Lembro até hoje que no contato com os eleitores a maior parte nos olhava entre preocupada e incrédula quando pregávamos o fim da ditatura militar no país. É que poucos se atreviam a falar abertamente que tínhamos uma ditadura militar no Brasil. Nós, um bando de guris iniciando na militância partidária, estávamos fazendo o que a maior parte dos políticos não fazia por medo de retaliações: falar abertamente que estávamos sob o jugo militar há quase vinte anos. E muitos nos chamavam de comunistas… por pregar a democracia.
Anos mais tarde, em 1986 e 1987, ministrei aulas de filosofia no campus da PUC em Uruguaiana. Lembro bem de um aluno, funcionário da Polícia Federal. Era sabido por todos que o mesmo estava lá para verificar se estava sendo difundido algum conteúdo subversivo. Notem que estávamos há vários anos em pleno processo de redemocratização do país, impulsionado pela campanha das Diretas Já, que sacudiu o país em 1984. A democratização foi um processo lento e cheio de dificuldades.
A eleição indireta de Tancredo Neves, sua morte e a presidência de José Sarney não foram o desfecho esperado pelas multidões que foram às ruas no Diretas Já, mas significaram um avanço para um novo patamar. Em 1986 e 1987 veio a Constituinte, um espaço de debate e de formulação de uma ordem legal democrática, que resultou na Constituição de 1988, a mais avançada das nossas cartas constitucionais, fruto da mobilização de milhares de cidadãos e da pressão das organizações da sociedade civil.
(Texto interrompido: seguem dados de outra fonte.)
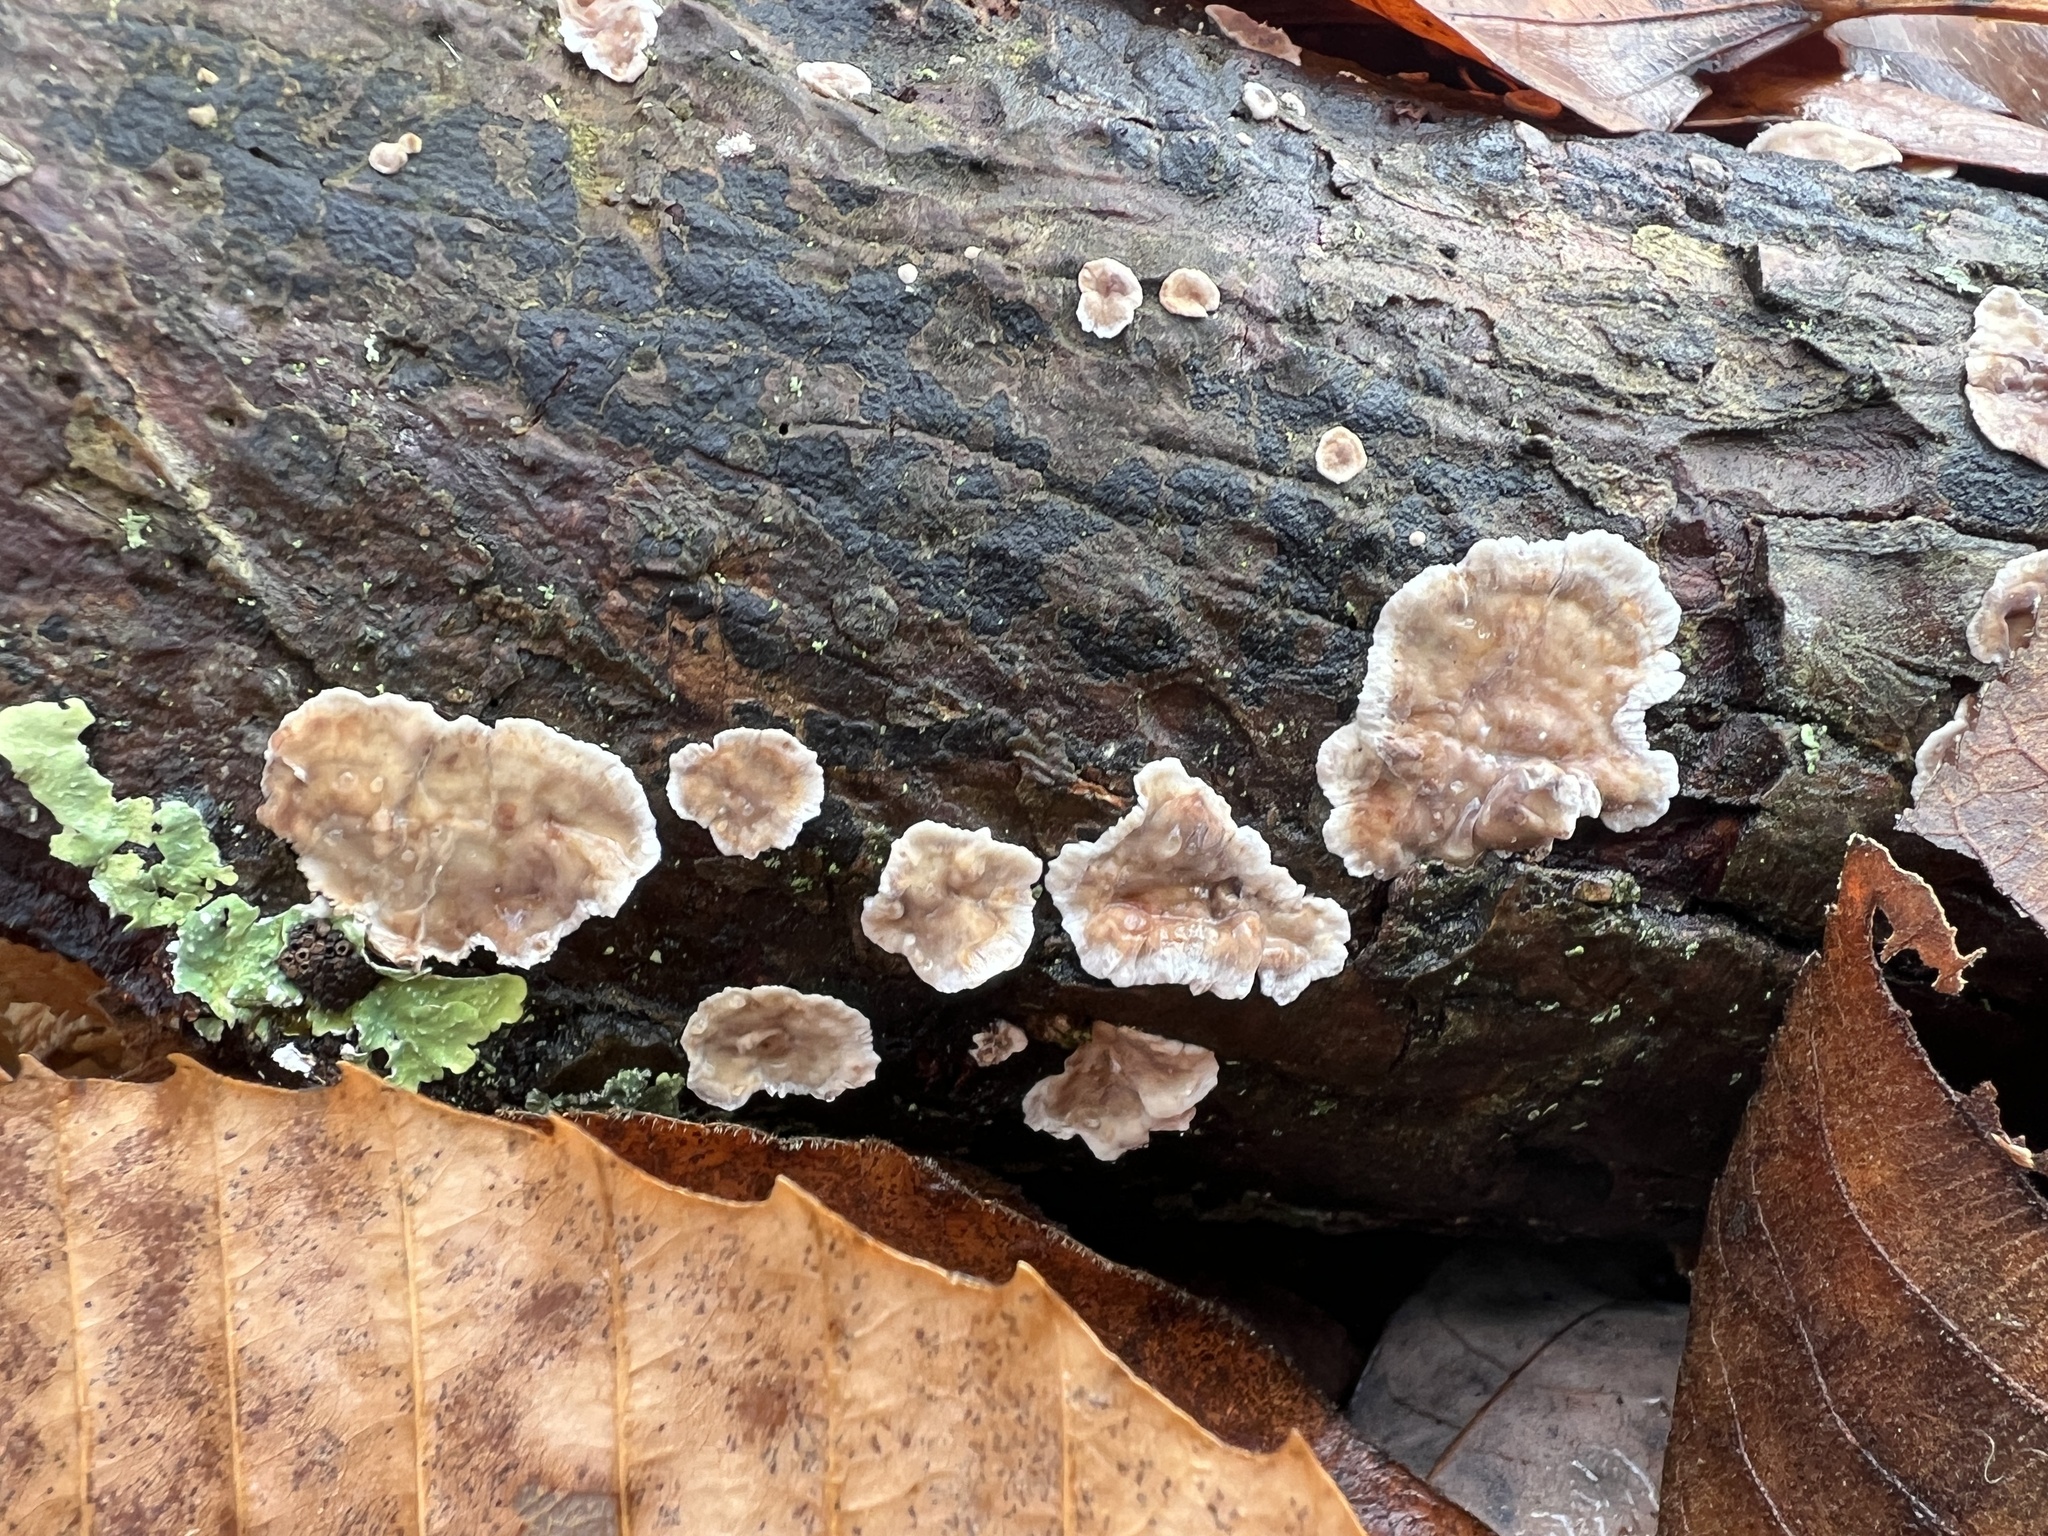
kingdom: Fungi
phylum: Basidiomycota
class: Agaricomycetes
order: Russulales
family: Stereaceae
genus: Stereum
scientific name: Stereum gausapatum
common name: Bleeding oak crust
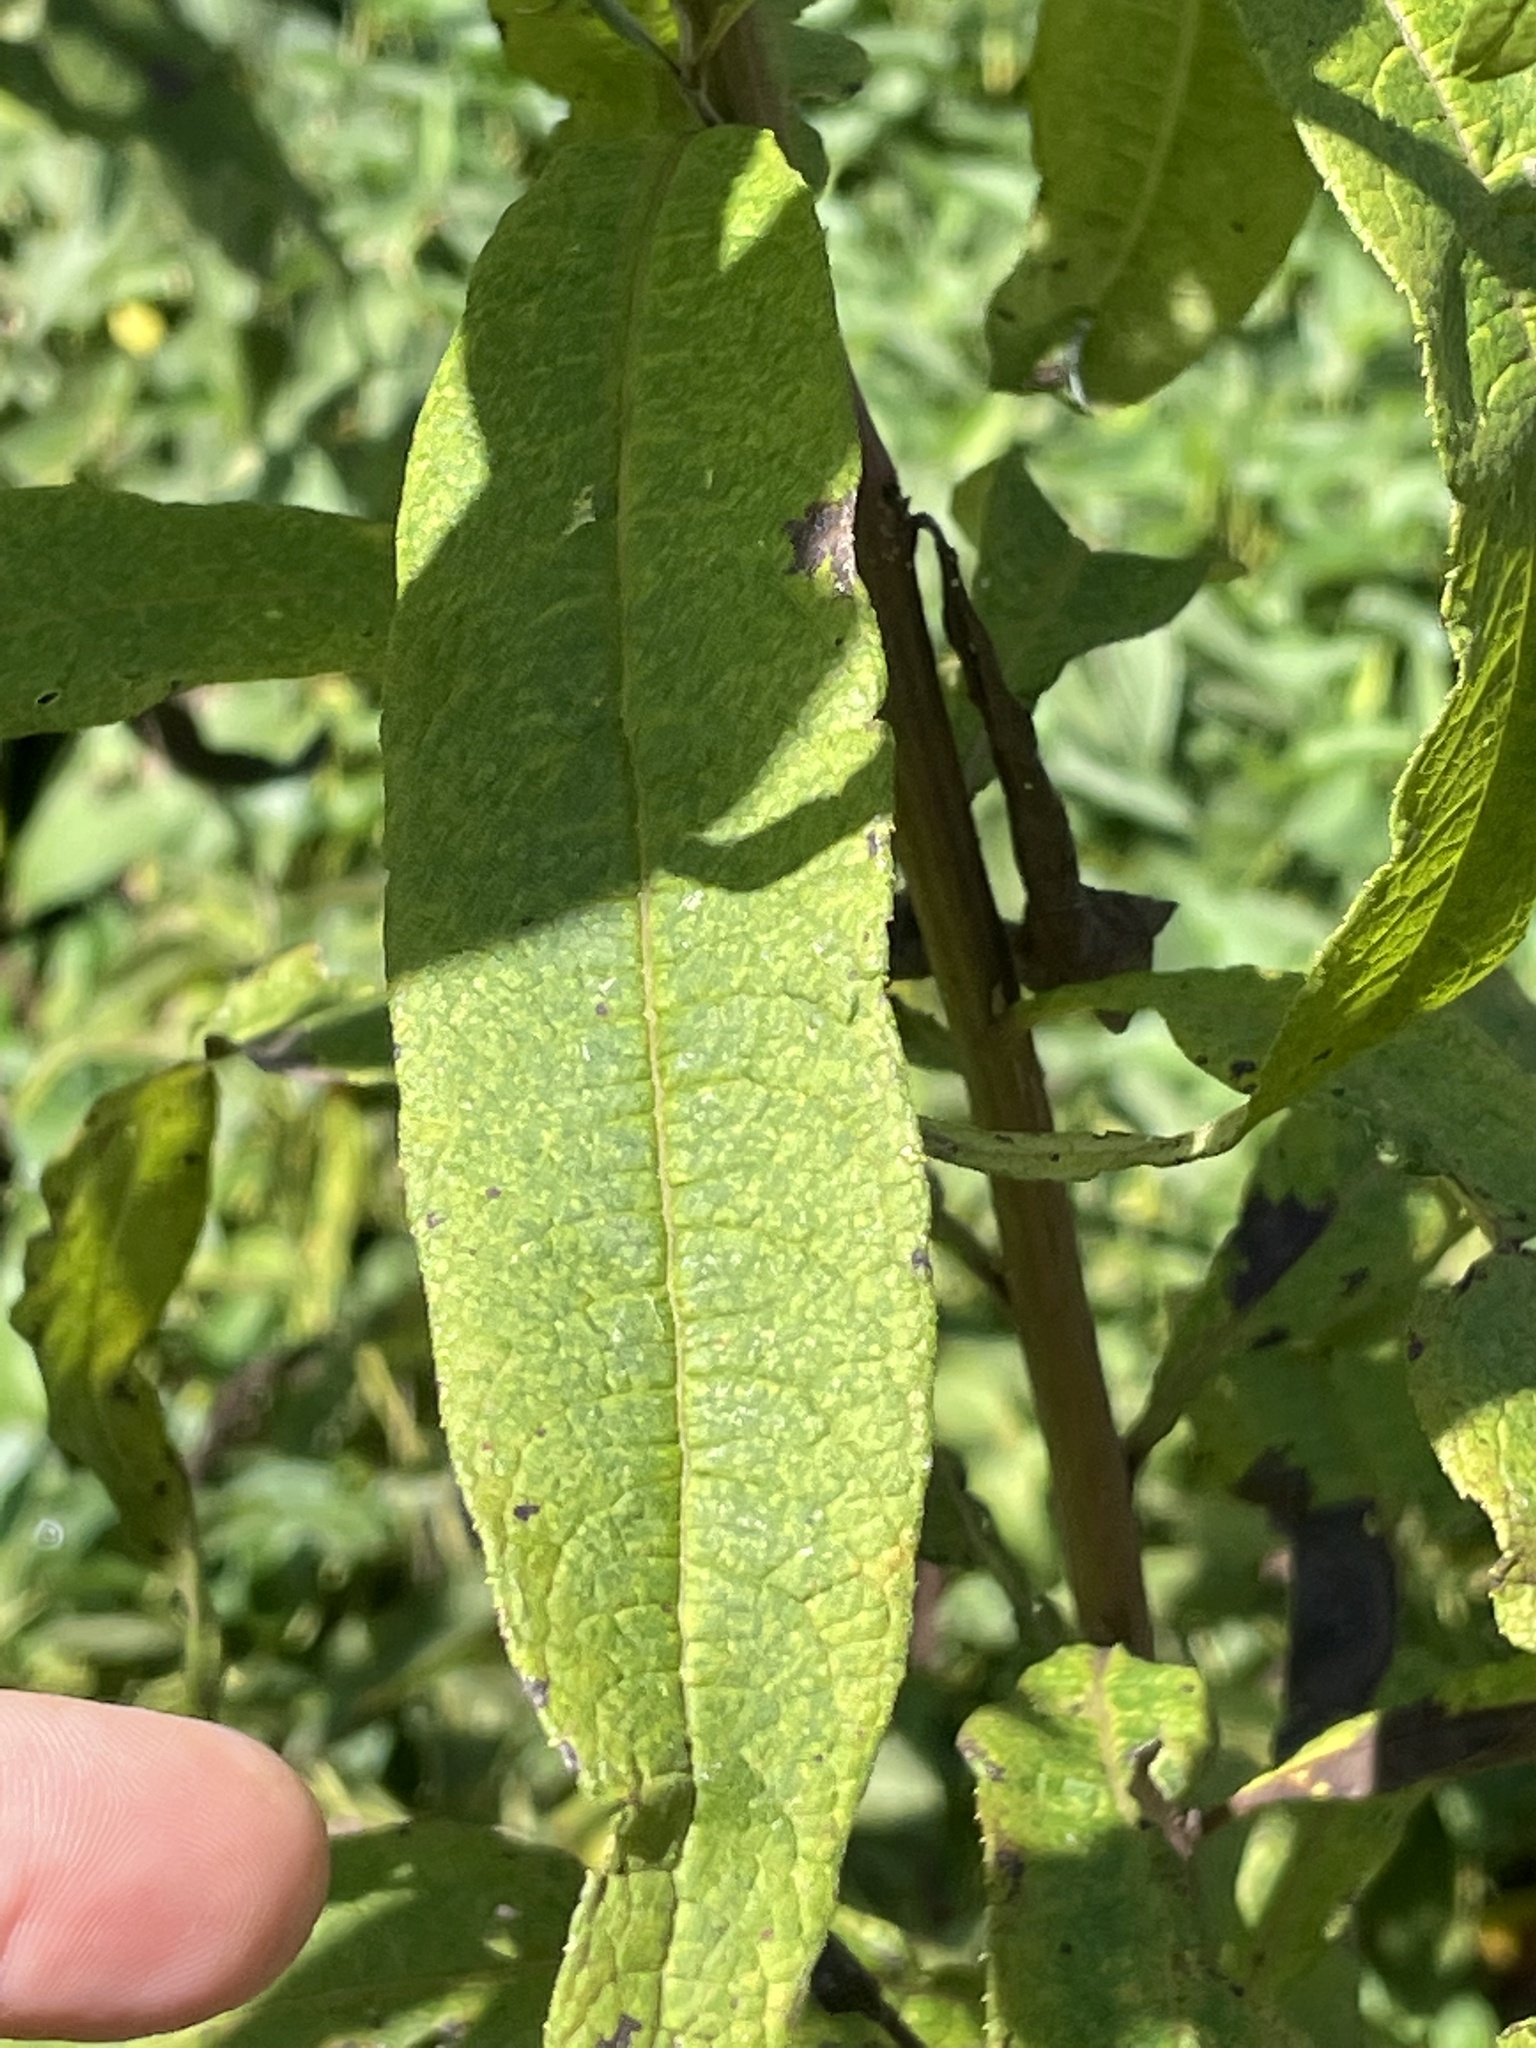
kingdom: Plantae
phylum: Tracheophyta
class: Magnoliopsida
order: Asterales
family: Asteraceae
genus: Vernonia
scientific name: Vernonia noveboracensis
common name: New york ironweed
O processo constituinte, todavia, não assinalou uma clara ruptura com o regime militar, como aconteceu em outros países. Aqui, a transição da ditadura à democracia foi feita sem o acerto de contas com o passado. Torturadores não foram presos, matadores continuaram nos seus postos, políticos, empresários, lideranças e meios de comunicação que apoiaram a ditadura não pagaram por seus atos. A Lei da Anistia de 1979 concedeu o perdão a todos os envolvidos em “crimes políticos”, colocando no mesmo nível os que sustentaram o golpe militar e os que reagiram.
A Lei da Anistia, na versão oficial, foi a melhor solução possível e está em acordo com a vocação pacífica do nosso povo. Uma versão cômoda para os que se beneficiaram com a regime autoritário. O reverso da medalha foi a deseducação de parcela importante dos cidadãos. Muita gente não entendeu a gravidade do golpe deflagrado em 1964, não registrou como “pecado” o crime principal (o golpe) e os crimes derivados (assassinatos, torturas, perseguições).
Um golpe de estado é algo gravíssimo, que deveria arrepiar qualquer pessoa. Não foi isso que aconteceu. As pesquisas de opinião indicam ao longo dos últimos trinta anos que uma parcela razoável da população brasileira diz aceitar, em certas circunstâncias, o regime autoritário ou se mostra indiferente. São cidadãos que aceitam com naturalidade que políticos, militares e lideranças envolvidos com a ditadura continuem a ocupar postos importantes até hoje. E não poucos desses cidadãos se dizem revoltados com a corrupção…. E até acreditam que uma nova ditadura possa resolver o problema da corrupção…
É, temos muito a fazer até consolidar a democracia. Sem cultura democrática compartilhada pela ampla maioria do povo não há democracia forte e estável.